Effect of volume fractions and aging on Ni-GDC SOFC anode degradation and performance: multiphase-field simulations
摘要
Enhancing the performance and durability of solid oxide fuel cells (SOFCs) requires concurrent improvements in electrochemical activity and mechanical integrity, both strongly dependent on the initial anode microstructure and its degradation over long-term operation. This study presents a comprehensive degradation investigation for nickel-gadolinium doped ceria (Ni-GDC) SOFC anode microstructures, combining the generation of realistic synthetic microstructures and large-scale aging simulations.
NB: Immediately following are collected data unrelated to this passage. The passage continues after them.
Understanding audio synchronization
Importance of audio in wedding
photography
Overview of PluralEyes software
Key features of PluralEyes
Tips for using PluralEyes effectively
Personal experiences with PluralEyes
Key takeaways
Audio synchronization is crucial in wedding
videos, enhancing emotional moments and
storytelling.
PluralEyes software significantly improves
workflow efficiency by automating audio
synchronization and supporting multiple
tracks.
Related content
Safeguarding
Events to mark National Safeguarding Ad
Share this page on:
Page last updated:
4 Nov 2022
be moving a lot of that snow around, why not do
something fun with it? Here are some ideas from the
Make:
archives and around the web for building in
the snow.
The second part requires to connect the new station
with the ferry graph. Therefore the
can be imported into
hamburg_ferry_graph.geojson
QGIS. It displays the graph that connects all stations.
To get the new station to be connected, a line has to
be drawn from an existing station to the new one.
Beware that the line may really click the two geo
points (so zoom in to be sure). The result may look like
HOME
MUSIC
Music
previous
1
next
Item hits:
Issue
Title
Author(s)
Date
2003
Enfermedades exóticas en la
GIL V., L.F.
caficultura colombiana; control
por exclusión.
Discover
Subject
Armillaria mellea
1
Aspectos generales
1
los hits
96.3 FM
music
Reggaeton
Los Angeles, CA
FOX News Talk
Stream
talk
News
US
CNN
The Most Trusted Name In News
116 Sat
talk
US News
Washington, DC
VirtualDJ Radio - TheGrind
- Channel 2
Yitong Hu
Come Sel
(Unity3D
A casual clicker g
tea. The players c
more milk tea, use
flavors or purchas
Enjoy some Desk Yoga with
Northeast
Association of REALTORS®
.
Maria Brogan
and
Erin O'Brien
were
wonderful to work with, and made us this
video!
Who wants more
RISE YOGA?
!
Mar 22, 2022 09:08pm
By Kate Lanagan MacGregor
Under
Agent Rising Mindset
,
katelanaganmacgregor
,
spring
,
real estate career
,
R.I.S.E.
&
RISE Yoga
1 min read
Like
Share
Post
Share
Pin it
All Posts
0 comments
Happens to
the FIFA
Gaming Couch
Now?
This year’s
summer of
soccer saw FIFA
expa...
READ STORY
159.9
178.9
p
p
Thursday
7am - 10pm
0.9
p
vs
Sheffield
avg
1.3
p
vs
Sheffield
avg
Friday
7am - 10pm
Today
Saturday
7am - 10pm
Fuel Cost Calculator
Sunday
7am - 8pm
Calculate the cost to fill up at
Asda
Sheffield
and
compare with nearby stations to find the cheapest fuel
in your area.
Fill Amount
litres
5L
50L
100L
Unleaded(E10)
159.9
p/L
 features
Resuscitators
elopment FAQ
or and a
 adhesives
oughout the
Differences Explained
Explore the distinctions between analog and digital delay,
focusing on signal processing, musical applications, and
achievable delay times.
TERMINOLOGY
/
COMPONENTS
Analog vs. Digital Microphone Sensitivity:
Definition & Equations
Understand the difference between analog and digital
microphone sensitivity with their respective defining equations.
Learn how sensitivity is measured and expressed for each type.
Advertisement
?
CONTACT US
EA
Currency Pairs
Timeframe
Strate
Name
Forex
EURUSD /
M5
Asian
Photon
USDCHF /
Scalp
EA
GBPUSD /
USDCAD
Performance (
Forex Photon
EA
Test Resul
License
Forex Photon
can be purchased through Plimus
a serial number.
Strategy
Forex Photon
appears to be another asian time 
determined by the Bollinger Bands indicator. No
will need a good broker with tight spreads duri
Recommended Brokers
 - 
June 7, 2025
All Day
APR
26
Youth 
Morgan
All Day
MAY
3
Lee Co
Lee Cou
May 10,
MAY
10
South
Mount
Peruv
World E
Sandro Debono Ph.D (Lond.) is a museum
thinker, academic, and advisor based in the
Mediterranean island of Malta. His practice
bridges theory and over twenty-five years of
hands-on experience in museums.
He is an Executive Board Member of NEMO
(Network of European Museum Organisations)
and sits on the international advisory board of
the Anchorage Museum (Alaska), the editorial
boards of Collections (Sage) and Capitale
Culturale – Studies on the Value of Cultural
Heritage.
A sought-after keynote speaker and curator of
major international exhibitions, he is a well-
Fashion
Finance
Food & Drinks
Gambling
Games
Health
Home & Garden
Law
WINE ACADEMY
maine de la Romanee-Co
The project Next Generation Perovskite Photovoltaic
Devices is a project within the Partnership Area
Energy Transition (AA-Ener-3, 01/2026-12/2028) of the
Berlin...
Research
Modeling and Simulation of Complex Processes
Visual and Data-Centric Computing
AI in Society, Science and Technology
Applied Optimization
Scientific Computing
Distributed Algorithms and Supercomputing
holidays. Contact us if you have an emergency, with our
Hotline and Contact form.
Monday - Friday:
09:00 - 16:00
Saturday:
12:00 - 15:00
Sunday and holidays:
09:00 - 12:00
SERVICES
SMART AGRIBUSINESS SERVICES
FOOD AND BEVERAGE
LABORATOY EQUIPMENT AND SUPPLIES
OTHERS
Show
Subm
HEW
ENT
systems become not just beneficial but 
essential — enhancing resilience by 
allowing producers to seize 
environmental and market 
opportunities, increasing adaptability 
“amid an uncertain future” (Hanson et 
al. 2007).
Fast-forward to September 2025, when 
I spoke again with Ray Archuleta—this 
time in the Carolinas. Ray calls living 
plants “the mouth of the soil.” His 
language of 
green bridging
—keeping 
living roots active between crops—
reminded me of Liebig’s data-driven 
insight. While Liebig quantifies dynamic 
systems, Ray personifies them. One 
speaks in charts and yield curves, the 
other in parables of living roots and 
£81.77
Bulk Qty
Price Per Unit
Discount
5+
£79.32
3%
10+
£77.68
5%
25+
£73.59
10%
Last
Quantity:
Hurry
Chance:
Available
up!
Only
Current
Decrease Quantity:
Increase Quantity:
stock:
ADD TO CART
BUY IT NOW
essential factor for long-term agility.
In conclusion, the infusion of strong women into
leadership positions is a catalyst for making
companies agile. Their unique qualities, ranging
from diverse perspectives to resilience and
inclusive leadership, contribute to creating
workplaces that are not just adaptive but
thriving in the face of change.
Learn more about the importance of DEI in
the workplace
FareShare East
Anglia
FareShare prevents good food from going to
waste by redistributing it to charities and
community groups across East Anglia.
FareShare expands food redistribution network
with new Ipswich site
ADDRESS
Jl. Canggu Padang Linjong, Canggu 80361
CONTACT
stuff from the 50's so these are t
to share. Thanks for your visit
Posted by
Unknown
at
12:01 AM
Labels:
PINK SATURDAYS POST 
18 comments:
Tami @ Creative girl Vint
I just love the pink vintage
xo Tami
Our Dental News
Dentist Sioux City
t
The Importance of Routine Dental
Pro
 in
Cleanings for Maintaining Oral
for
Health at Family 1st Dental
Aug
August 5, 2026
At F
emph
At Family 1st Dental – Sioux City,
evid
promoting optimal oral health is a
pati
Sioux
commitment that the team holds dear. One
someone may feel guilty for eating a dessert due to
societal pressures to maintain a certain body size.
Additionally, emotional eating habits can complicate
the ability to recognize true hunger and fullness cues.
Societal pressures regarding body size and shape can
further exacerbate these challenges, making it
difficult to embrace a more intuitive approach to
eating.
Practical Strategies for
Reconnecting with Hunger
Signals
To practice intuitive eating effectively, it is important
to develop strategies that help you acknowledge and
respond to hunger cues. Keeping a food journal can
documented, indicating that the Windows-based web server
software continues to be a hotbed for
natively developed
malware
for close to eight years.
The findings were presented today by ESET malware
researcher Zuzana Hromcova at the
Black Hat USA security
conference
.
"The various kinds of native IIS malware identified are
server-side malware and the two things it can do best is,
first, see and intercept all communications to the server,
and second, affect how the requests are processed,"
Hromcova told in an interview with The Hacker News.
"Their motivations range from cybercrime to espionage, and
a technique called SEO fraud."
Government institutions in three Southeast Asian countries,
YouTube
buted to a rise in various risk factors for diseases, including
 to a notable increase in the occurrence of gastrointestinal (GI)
Synthetic microstructures are generated and quantitatively validated against experimental reconstructions of Ni-GDC employing an enhanced structure generator workflow that incorporates sintering-like morphological coalescence, resulting in digital twins for optimization studies. Representative synthetic microstructures are generated with systematically varying phase volume fractions and subjected to long-term (2000 h) aging using a validated multiphase-field model. Electrochemical performance descriptors, including triple-phase boundary (TPB), double-phase boundary (DPB) densities, phase tortuosities, and mechanical properties, such as elastic moduli and stress distributions resulting from thermal expansion coefficient mismatch between Ni and GDC, are collectively analyzed. The results provide detailed insights into the design of anode microstructures by highlighting trade-offs between initial and degradation-induced electrochemical and mechanical performance.